We set the date to pick her up (she still needed to be spayed and vaccinated). Then came the heavy conversation on the drive home: what to rename her. “June” was a terrible name. Neither of us liked the idea of standing outside and shouting for a 80-year-old grandmother. (No offense if your grandmother is named June)

There was a problem, though.

She was two-years-old. So we couldn’t completely change a name she was used to. That meant the new name needed to SOUND like her current name. After discarding the most obvious (Junebug, Juno), Juniper popped out. We’d be bringing her home just before Christmas, Juniper is an herb of protection (and while we didn’t expect that from her, we wanted it FOR her) – it was meant to be.

Juniper came home, and two out of three of her new siblings were NOT impressed. Firefly didn’t mind too much – until she barked at him, then he was having NONE of it. In fact, it took him MONTHS to forgive her. Tonks engaged in “scouting” missions, sneaking up under blankets and around furniture to spy on this new intruder. Squeak, oddly enough, accepted her right off the bat. He meeped a “hello,” butted her head, and decided she was family and belonged.

Of course, Tonks appropriated Juniper’s beds from the start. There is nothing funnier than watching a 70-pound dog avoid her bed because a tiny 7-pound kitten is parked in the middle of it. To this day, Juniper will surrender one of her beds if Tonks decides to sleep in it. The original animosity has dissipated, though, and all four of them get along. Tonks and Juniper will even play together, and they curl up in the same sunbeams.

Typical Juniper sleeping pattern.

It took Juniper’s personality months to surface. While she had toys available from the beginning, she didn’t start to play until about three months with us passed. Now she plays with her toys on her own. She still hasn’t figured out fetch, but she does get chase. She partakes in about four laps of “zoomies” around the yard once a day, and the rest of her time is devoted to napping – usually with most of her body OFF the bed.
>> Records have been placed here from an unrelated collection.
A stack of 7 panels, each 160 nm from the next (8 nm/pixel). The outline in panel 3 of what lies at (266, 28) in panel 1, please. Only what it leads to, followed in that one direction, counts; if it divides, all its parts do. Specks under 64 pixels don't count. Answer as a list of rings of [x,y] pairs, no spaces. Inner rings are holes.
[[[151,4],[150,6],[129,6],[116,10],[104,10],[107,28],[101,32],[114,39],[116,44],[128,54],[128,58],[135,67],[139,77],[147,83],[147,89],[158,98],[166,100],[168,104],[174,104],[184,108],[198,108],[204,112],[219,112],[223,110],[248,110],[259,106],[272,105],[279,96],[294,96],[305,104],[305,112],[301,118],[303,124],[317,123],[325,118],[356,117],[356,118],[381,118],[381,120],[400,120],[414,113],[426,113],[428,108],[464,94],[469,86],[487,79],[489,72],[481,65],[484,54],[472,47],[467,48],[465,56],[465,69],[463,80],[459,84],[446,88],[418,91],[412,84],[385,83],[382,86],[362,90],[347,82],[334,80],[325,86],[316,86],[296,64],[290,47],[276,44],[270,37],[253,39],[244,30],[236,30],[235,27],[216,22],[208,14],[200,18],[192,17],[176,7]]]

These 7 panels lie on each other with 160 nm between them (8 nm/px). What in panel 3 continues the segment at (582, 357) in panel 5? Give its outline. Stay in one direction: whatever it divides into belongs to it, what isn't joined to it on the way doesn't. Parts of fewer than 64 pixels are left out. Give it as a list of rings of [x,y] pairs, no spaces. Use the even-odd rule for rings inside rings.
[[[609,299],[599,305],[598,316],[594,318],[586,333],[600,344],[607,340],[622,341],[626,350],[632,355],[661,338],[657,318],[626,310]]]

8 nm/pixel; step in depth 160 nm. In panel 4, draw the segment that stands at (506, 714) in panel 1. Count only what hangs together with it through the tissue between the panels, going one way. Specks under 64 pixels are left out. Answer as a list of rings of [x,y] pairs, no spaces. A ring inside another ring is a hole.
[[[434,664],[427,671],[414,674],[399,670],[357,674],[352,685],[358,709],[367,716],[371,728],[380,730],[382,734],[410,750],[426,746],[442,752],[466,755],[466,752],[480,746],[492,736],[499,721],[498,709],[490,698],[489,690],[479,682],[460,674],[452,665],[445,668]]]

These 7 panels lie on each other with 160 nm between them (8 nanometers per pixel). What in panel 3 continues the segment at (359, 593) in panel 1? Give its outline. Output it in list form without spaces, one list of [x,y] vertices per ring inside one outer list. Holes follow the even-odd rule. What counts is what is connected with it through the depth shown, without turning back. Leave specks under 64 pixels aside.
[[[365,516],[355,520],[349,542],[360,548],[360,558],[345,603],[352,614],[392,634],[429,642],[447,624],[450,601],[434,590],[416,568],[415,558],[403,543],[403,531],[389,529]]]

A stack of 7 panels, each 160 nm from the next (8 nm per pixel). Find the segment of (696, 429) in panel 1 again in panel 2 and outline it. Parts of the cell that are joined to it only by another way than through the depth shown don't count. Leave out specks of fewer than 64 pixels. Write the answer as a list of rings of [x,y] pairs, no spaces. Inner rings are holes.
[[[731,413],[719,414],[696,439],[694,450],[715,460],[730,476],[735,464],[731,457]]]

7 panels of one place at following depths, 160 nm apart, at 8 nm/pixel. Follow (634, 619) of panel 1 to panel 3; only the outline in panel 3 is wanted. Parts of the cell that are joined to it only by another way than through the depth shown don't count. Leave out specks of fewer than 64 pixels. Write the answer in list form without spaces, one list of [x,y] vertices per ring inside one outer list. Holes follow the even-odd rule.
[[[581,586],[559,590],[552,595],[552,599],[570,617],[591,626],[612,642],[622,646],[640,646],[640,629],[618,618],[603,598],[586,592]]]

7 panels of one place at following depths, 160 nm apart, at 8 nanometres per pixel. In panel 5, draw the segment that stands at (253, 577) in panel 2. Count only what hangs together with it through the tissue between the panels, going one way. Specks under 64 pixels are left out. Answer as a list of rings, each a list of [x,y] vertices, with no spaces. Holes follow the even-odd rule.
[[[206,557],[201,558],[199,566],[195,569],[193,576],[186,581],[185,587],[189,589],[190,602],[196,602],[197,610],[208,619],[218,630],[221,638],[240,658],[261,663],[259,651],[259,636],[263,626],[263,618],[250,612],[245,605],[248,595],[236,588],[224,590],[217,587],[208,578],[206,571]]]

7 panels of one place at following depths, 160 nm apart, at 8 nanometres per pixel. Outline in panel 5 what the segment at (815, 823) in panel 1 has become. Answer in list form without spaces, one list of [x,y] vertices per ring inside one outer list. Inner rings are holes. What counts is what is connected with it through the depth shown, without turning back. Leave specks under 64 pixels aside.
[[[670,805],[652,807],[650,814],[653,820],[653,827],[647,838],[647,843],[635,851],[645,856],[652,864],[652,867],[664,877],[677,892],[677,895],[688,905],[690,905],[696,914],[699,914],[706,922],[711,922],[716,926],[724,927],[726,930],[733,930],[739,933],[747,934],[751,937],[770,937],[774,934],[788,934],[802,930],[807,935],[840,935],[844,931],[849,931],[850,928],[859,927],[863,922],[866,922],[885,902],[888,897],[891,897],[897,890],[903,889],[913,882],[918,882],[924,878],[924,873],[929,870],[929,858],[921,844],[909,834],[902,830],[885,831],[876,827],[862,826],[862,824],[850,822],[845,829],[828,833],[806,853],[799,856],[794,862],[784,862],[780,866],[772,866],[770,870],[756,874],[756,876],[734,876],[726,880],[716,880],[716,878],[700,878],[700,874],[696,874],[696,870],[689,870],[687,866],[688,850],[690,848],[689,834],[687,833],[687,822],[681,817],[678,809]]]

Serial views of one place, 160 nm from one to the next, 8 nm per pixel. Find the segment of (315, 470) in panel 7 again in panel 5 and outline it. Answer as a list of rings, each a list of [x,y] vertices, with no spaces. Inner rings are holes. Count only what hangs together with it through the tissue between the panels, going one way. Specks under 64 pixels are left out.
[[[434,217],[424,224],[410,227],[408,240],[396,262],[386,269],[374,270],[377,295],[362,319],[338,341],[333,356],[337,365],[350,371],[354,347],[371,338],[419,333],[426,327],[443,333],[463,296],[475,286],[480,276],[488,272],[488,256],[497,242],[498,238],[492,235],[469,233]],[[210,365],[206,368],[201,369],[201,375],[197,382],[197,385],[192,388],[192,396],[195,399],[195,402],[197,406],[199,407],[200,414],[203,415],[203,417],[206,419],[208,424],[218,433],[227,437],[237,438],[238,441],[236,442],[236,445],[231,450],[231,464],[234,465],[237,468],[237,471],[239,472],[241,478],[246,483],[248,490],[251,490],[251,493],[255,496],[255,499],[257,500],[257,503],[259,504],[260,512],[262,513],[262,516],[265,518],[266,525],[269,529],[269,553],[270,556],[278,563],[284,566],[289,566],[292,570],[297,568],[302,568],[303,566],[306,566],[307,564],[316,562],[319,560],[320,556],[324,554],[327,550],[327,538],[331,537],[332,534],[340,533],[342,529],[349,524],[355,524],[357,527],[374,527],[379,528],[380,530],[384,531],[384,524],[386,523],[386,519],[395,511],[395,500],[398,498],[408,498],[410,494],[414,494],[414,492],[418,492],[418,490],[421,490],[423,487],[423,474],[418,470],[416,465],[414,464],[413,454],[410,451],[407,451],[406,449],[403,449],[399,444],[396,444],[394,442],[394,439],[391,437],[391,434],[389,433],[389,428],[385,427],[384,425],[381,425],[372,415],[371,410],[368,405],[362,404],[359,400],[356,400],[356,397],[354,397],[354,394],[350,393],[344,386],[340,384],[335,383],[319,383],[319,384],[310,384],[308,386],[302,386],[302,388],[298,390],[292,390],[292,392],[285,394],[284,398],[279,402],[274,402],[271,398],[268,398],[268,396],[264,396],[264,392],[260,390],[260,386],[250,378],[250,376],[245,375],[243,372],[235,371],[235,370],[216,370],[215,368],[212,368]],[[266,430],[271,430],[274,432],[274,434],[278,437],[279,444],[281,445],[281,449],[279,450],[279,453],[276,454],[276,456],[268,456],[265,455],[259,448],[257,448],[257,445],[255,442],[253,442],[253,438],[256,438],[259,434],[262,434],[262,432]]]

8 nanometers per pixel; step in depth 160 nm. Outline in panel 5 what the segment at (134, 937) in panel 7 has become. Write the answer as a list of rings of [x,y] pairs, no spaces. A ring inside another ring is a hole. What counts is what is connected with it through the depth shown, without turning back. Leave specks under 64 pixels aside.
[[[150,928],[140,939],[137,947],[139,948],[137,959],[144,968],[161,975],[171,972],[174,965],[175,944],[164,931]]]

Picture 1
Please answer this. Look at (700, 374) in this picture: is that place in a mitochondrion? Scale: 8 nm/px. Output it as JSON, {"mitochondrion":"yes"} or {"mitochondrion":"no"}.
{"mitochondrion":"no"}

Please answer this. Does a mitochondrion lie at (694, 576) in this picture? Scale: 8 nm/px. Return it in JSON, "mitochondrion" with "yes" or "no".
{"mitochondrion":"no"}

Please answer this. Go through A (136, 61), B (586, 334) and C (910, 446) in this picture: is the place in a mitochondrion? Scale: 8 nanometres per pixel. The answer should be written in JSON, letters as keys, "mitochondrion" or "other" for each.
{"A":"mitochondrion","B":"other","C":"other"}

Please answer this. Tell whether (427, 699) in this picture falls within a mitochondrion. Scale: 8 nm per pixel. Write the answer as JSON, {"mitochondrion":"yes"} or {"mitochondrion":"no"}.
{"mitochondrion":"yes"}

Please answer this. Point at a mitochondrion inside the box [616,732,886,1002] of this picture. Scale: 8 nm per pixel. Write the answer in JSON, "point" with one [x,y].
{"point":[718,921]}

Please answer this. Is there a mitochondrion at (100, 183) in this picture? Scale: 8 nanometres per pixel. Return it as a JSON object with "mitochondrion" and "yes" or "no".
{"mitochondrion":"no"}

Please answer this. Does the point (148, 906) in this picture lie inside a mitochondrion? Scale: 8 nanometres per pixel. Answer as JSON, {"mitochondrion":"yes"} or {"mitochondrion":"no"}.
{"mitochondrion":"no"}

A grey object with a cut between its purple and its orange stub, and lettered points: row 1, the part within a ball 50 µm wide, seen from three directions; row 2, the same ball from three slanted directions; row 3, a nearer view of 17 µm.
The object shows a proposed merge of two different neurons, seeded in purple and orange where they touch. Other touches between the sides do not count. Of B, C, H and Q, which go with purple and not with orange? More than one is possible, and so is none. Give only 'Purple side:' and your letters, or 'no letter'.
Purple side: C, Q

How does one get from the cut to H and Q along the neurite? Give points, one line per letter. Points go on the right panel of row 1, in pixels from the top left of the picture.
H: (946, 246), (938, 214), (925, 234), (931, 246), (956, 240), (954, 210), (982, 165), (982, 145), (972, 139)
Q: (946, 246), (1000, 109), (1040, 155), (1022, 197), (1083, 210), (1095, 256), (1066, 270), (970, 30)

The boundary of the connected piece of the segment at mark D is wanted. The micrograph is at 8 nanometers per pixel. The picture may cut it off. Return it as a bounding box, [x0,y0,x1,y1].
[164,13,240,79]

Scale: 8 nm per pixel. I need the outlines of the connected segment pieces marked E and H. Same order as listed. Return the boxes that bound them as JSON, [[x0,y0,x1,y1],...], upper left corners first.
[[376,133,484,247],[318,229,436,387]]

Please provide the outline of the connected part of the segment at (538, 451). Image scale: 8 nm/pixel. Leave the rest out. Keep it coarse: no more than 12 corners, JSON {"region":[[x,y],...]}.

With the exception of her trademark backend bald patches, the remainder of her hair has regrown BEAUTIFULLY. We have no idea where she learned it (it’s not a Greyhound trait), but she barks at the doorbell (and the Netflix tone). Of course, she then runs to the other end of the house, so she’s not the most efficient guard dog. She’s still shy around strangers, but once she learns she gets pets, she warms up. She’s come a long way from the terrified girl we saw at the rescue.

And she makes our little family complete. The cats think of her as that “really big cat who goes outside.” She sees the cats as “the little cats with the little toys.” It works perfectly.